Guidelines for parties involved in family law proceedings where no court order has been made on the bank and the parties wish to transfer a debt into the names of one of them.
1. Unless we are subject to a court order or are a party to a privately negotiated agreement between the parties to a marriage, we are not automatically required to consent to arrangements such as the transfer of property over which we have a mortgage, or the re-allocation of debt between the parties.
2. While we will try to accommodate any new arrangements, we may need to conduct investigations into the parties' financial position so as to satisfy ourselves about the ability of the transferee of property or the party who has assumed liability for joint debts owed to us to fulfil the financial commitment to us by himself or herself.
3. We might either agree to the transfer of the property subject to the mortgage and release the other party from further liability or retain our rights under the personal covenants in the mortgage against that other party.
4. In the majority of cases we will be reluctant to release joint debtors from their joint obligation to the bank where the debt is an unsecured liability.
5. Where a transfer of the property subject to a mortgage is contemplated, applicants should keep in mind the following points:
- Allow sufficient time for us to make our assessment of the proposal; it is advisable to get in touch with us as soon as the likelihood of an agreement altering the interests of the parties in mortgaged property arises
- Don't enter into the agreement until you know that we will agree to the transfer
- We may be limited if we do not offer the same or similar product for sale
- We need to make a fresh financial assessment of the party who is to assume responsibility for the mortgage debt as we do with any new loan application
- Full financial particulars including the terms of the proposed agreement need to be provided to us before we can agree to anything
- If there are continuing credit facilities such as an overdraft on a joint (or several) account that are secured by a mortgage, we may have to stop further drawings on the account until the matter between you is resolved or unless both parties expressly agree to further drawings
- We are not able to divulge information about one of the parties to the other party or to their practitioners or representatives without that party's consent
- If there are other co-owners their consent will be required to any dealing with the property
- If other persons have guaranteed the parties' obligations to us, the consent of those guarantors might be needed before any re-arrangement of the facility
- There may be bank and other fees and costs payable for obtaining our consent to a dealing and in connection with the dealing itself
- Each application for our consent will be assessed on a case-by-case basis.
6. When there is a proposal for one party to be responsible to repay a jointly owed unsecured debt to us, you should obtain our formal consent to and acknowledgement of this change in liability.

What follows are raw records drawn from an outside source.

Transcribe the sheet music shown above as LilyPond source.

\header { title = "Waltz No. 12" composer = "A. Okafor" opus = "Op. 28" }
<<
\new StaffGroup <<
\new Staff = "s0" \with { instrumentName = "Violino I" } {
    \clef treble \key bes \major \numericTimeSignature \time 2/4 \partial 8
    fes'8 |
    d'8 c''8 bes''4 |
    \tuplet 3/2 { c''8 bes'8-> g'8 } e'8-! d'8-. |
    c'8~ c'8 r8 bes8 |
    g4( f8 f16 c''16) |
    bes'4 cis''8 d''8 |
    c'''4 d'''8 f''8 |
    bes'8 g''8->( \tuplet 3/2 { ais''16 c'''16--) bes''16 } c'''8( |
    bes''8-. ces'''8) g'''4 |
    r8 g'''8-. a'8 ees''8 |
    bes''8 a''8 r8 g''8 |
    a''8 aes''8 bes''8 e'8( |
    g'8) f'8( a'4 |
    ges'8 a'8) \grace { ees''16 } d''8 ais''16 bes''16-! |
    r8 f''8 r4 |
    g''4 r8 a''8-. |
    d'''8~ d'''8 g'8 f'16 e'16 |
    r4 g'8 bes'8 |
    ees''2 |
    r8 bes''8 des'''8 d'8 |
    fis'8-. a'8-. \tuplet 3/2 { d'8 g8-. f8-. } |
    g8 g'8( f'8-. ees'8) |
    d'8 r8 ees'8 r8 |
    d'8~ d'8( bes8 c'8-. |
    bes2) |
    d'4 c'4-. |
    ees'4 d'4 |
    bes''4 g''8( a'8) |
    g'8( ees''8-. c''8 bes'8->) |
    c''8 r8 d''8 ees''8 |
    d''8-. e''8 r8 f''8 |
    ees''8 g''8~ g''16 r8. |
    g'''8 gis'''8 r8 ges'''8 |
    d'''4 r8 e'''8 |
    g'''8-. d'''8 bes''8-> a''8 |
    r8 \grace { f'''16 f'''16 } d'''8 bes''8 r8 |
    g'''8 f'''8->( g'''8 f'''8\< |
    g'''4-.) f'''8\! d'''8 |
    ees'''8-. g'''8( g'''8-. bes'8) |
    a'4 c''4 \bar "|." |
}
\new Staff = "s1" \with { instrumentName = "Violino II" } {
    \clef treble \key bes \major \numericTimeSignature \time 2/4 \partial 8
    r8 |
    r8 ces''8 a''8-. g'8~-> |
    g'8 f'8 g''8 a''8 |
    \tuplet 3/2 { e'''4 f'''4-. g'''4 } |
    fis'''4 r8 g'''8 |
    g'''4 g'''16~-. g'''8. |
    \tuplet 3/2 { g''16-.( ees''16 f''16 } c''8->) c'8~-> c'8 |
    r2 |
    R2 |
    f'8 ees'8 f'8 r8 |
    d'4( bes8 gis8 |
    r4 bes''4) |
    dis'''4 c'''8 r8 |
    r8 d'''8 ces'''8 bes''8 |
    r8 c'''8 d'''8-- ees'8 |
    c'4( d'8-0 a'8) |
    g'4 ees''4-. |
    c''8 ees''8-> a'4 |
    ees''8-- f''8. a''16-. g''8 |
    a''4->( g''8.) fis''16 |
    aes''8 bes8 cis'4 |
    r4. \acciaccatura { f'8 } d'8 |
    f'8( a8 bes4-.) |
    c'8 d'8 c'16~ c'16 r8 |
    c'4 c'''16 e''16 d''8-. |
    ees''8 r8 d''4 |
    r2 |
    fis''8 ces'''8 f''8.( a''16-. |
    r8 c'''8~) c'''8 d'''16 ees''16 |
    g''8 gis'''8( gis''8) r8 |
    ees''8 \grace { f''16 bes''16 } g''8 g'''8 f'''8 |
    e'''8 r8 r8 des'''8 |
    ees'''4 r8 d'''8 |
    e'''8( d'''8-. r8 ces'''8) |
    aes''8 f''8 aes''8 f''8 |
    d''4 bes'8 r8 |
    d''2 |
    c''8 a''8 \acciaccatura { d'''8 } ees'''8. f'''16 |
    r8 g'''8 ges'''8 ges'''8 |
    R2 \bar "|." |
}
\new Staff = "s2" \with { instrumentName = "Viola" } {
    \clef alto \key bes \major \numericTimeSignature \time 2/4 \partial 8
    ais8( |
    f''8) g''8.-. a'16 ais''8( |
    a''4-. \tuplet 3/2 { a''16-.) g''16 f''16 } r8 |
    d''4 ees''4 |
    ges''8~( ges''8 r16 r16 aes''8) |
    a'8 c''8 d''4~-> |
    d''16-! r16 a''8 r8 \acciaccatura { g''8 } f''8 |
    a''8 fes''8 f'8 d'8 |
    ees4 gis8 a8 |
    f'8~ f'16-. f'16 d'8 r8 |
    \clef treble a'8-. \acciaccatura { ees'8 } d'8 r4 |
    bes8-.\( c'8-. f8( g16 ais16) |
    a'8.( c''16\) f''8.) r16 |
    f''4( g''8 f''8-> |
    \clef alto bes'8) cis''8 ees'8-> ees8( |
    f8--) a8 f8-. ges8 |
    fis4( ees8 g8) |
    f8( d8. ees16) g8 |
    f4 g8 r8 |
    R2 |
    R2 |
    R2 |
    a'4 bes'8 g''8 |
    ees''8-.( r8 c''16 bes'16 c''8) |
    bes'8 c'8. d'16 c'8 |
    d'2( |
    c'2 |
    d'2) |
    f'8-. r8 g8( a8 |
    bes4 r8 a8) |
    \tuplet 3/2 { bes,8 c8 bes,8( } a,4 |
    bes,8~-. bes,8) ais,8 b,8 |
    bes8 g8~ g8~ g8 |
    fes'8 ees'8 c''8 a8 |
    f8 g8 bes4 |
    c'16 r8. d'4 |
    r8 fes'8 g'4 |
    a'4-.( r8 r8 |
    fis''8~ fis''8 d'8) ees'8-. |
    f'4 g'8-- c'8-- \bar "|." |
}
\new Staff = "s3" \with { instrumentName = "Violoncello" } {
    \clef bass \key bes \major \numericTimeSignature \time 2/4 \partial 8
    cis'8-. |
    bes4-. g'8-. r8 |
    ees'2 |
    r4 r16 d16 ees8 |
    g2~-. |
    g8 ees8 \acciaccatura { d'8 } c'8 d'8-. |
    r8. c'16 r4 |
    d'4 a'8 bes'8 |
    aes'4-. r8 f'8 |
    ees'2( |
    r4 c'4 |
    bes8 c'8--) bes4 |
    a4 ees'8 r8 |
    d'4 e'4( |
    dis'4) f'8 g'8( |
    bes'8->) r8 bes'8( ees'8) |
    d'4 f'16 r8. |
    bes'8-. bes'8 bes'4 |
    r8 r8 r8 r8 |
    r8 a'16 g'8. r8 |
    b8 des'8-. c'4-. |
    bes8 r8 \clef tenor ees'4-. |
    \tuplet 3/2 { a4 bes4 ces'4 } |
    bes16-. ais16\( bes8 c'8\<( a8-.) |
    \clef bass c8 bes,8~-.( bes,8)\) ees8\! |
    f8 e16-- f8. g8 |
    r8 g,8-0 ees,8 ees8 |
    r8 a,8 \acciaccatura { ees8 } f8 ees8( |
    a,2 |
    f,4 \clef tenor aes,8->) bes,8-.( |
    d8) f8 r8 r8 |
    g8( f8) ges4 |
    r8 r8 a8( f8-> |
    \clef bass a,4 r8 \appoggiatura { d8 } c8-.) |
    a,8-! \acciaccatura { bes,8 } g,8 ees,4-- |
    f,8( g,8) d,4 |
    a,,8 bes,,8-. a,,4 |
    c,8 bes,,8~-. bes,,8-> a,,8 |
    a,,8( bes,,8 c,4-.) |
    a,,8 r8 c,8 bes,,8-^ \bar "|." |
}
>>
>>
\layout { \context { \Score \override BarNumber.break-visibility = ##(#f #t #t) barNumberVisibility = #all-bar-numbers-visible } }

All bullet points as part of item 5 above should be observed.
7. You will need to contact us to ascertain our likely attitude to releasing one of the parties as soon as possible after it becomes apparent that an agreement is likely to provide for a re-allocation of liabilities.
8. If the court grants one party the sole right to reside in a property to the exclusion of the other party you should let us know. Our rights against the both parties under the mortgage over the property will be preserved unless we agree to release one of the parties from their obligations under the mortgage instrument.
9. If we decline a transfer or release a party from further liability we will be entitled to enforce that liability, if that becomes necessary.
Things you need to know
You should note that these guidelines are intended to be for general information and guidance. They are not intended to be legal or financial advice. If you are contemplating or are involved in family law proceedings or a family law agreement you should seek specialist legal and financial advice.